The catch was, it was the same day as my workshop.....

From here on, the serendipitous part of my story begins. My teammates had cleared the prelims without me, albeit not very convincingly. Just as the quiz was about to begin, Ma'am decided it was time for a lunch break! In the distance, I saw Ankit, one of my teammates gesturing wildly towards me, and shouting something unintelligible. I broke into a sprint towards the auditorium where the quiz was about to begin. I think I narrowly escaped knocking down about three people, at least one of whom called me something unprintable. I entered the auditorium, much to the surprise of some of my friends, and skipping three stairs at a time, hopped onto the stage, and into an empty chair.
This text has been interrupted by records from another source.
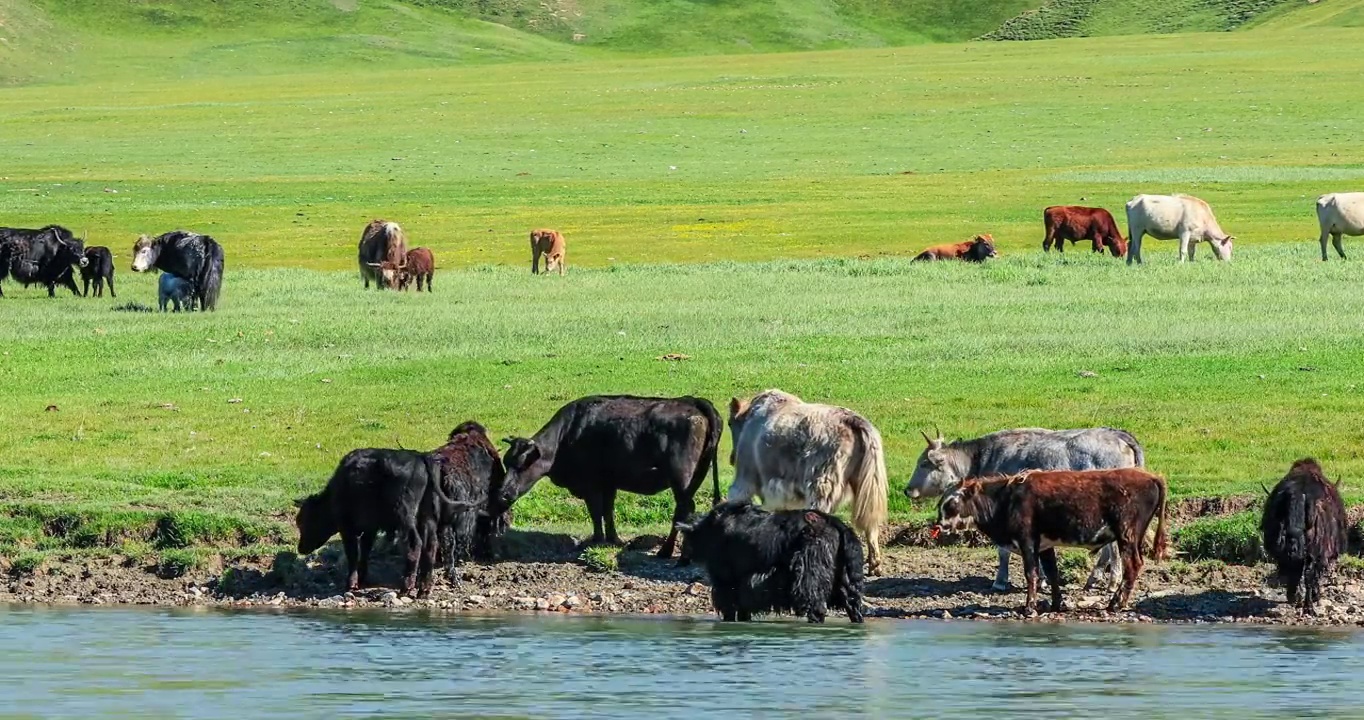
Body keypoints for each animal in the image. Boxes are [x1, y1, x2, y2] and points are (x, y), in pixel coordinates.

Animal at [294, 450, 474, 597]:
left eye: (304, 521)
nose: (300, 548)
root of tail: (420, 457)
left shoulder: (347, 528)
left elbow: (353, 554)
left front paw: (351, 583)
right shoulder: (370, 528)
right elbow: (365, 550)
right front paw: (362, 577)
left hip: (405, 515)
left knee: (415, 544)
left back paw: (406, 587)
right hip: (427, 515)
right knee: (430, 545)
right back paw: (423, 590)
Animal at [679, 501, 862, 624]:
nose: (684, 557)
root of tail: (834, 523)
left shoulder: (726, 582)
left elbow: (730, 607)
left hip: (810, 576)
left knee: (817, 607)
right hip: (845, 580)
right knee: (853, 605)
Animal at [731, 390, 889, 575]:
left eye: (730, 423)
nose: (732, 458)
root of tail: (853, 421)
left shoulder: (746, 478)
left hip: (822, 486)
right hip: (866, 487)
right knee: (870, 524)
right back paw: (874, 565)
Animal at [905, 428, 1151, 591]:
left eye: (924, 464)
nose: (908, 490)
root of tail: (1117, 434)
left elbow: (1003, 550)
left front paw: (1000, 581)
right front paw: (1041, 579)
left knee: (1114, 547)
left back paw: (1112, 582)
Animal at [932, 469, 1167, 616]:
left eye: (951, 503)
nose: (939, 525)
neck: (1007, 499)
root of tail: (1151, 476)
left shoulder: (1027, 540)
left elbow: (1032, 573)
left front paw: (1029, 607)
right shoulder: (1045, 545)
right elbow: (1053, 573)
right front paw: (1056, 604)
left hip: (1127, 533)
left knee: (1132, 565)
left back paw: (1116, 604)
The rest of the quiz went according to script.......staving off a ferocious challenge from the IIM-C team, we got our hands on the Mary Bucknell trophy at last.... ( the next day, we won the Movie Quiz as well, making it four quizzes out of four at SF-2009, a rare Grand Slam of sorts)
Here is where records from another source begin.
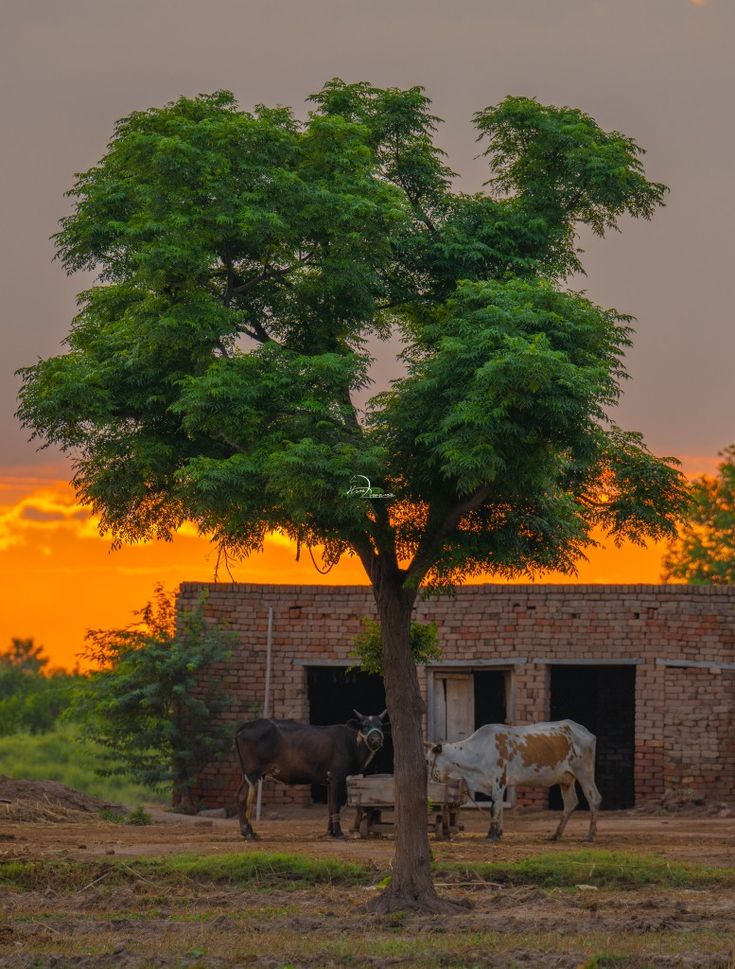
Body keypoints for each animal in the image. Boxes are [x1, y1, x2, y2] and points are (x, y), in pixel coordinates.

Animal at [236, 708, 388, 836]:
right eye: (365, 725)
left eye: (380, 725)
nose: (376, 739)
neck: (351, 743)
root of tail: (247, 725)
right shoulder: (337, 777)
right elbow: (335, 806)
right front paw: (338, 833)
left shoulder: (329, 781)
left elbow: (330, 807)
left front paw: (330, 832)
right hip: (252, 773)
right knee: (243, 798)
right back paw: (248, 832)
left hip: (246, 774)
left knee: (238, 796)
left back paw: (246, 831)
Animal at [428, 720, 600, 840]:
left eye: (428, 760)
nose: (432, 780)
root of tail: (584, 731)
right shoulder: (498, 784)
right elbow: (499, 808)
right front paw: (498, 833)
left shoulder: (498, 780)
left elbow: (494, 808)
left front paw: (492, 835)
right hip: (566, 779)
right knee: (570, 803)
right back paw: (555, 834)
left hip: (584, 772)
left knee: (594, 798)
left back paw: (589, 835)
The adrenaline still pumping, I returned to the lawn, where Ma'am and the rest of the people were settling down after their lunch.Ma'am had apparently refused the SF guys' offer of lunch at Kharagpur's best restaraunt, preferring to eat at the hut-like canteen near the lawn, with its quaint fried offerings and its too-sweet tea. Even this, the smallest of gestures seemed to me incredibly charming and down-to-earth.
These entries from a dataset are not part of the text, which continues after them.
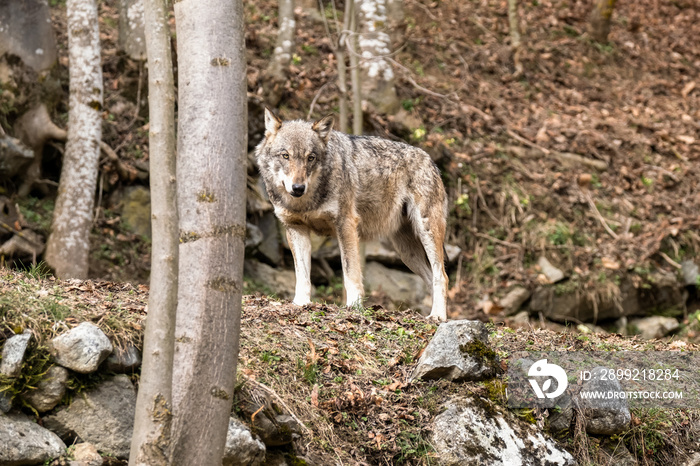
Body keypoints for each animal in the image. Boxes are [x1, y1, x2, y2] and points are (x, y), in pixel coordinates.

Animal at [256, 108, 448, 320]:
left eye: (310, 158)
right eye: (285, 156)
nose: (298, 188)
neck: (305, 202)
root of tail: (430, 160)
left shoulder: (346, 224)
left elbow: (350, 272)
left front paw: (354, 307)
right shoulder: (296, 229)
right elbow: (302, 275)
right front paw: (300, 304)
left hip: (426, 232)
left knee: (441, 276)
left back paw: (438, 317)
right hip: (406, 252)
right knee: (431, 278)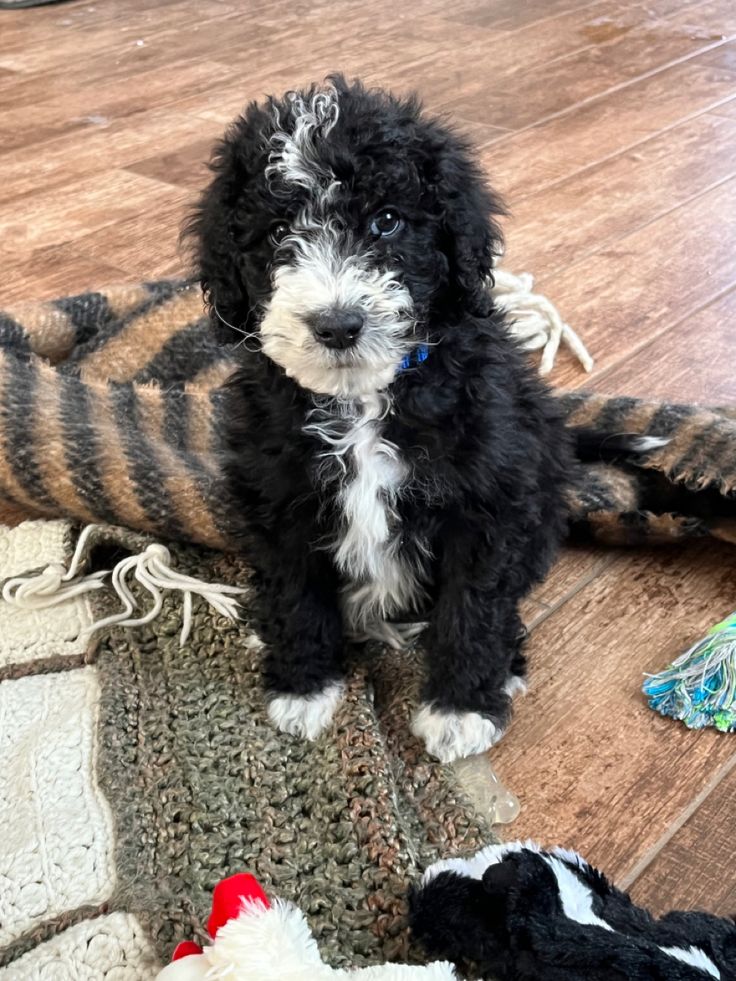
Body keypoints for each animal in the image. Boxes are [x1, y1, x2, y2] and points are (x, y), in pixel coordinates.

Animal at [190, 78, 576, 764]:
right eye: (278, 232)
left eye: (388, 221)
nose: (338, 325)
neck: (364, 400)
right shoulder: (279, 497)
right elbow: (295, 591)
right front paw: (304, 686)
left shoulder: (487, 501)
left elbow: (473, 604)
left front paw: (460, 706)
Next, we were each given a picture which had one or more than one person in it, and we had to pick our person and create a back-story about that particular person. This exercise reminded me of the premise for an anthology published last year, selected by Zadie Smith, called "The Book Of Other People". Anyway, this again proved to be a lot of fun, and not just creating stories, but listening to characters made by the other participants. I got a rather elegant-looking lady in a typical red Bengali sari.....again, who knows, someday she might pop up in one of my stories....
Ma'am said she was in the process of writing the story for a graphic novel called "Kalpa". At this point I told her about my fascination for the genre(see this, this and this) and my admiration for writers like Alan Moore and our very own Sarnath Bannerjee(my starry-eyed expression grew wider when she said she'd met the man himself!), author of the magnificent Corridor and The Barn-Owl's Wondrous Capers. It was amazing to discuss literary or cinematic stuff with her, like Moore's magnum opus From Hell, the noir style of filmmaking...... and loads of other stuff.
The round of build-a-story yielded some pretty wacky tales, with the Chinese whispers style format ensuring that there was never a dull moment.....we would jump from romanticism to science fiction to detective thriller to high fantasy in the blink of an eye!We rounded off the workshop with a unique exercise. We first named six characters/personas, places, props, emotions and locations. Then, Ma'am would roll this huge cardboard die and decide who gets which set of people, locations etc. So while I got something pretty feasible(A tragic writer.....in a pub, with a lighter!), people did get all sorts of crazy combinations(like a hopeful dog, in a jungle with a handbag!!!). We then wrote a plot or a full-fledged short story based on our respective sets. This one was the most intellectually challenging of them all....I did okay, I guess. (Ma'am said it was "very noir" :) )

When people talk about "a day to remember" and "experience of a lifetime" , it sounds and feels pretty banal and cliched, but I guess spending an entire day at the workshop, with Ma'am, falls firmly into that category. In a place where the average lecture is clinically drained of anything remotely resembling fun......I felt truly rejuvenated last Saturday.